[Opening Excerpt section]

What is Champion?
A Champion is an internal advocate within the prospect's organization who actively supports your deal and sells on your behalf when you're not in the room. Unlike a Coach (who provides helpful information) or a Contact (who simply responds to outreach), a Champion has influence, takes personal stake in your success, and actively works to navigate internal politics and gain buy-in from other stakeholders.
Why Champion Matters
In complex B2B sales, you can't be in every meeting where your deal is discussed. Budget reviews, technical evaluations, and executive conversations happen without you. Without a Champion fighting for your solution in those rooms, deals stall and die. Champions are force multipliers—they do selling work you literally cannot do yourself. Champions also de-risk the purchase decision for their organization. They're putting their reputation on the line by advocating for you, which signals to other stakeholders that someone with internal context believes this is the right choice. Their endorsement carries weight that no amount of external selling can match. The absence of a Champion is a critical deal risk. If you can't identify someone who genuinely wants you to win and is willing to work for that outcome, your probability of closing drops dramatically. No Champion often means no deal.
94%
of deals with strong Champions close
28%
close rate without a Champion
3x
faster sales cycles with Champions
How Champion Works
Identify potential Champions
Look for stakeholders who have pain you solve, personal benefit from your success, and organizational influence. Champions need both motivation and power.
Test their commitment
Ask them to take small actions: make introductions, share internal context, review your proposal. Champions say yes; Coaches hedge.
Enable their success
Give them the ammunition to sell internally: business cases, competitive analyses, ROI calculators, presentation materials. Make them look good.
Align on mutual goals
Understand what they personally gain from this project succeeding. Career advancement? Solving their problem? Align your success with theirs.
Maintain the relationship
Stay close to your Champion, provide updates, and warn them of potential objections. They need to stay informed to advocate effectively.

[Closing Excerpt section]
[Opening Supplied records section]

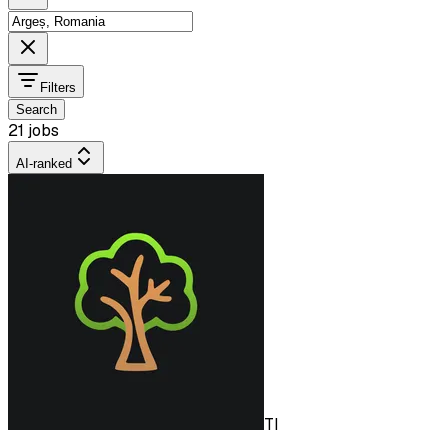
Filters
Search
21 jobs
AI-ranked
TI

[Closing Supplied records section]

• _Your objective_
In the text on sales Champions above, rewrite everything from "Align on mutual" down to "to advocate effectively.", putting "progress reports" in place of "updates".

• _Result for this task_
Align on mutual goals
Understand what they personally gain from this project succeeding. Career advancement? Solving their problem? Align your success with theirs.
Maintain the relationship
Stay close to your Champion, provide progress reports, and warn them of potential objections. They need to stay informed to advocate effectively.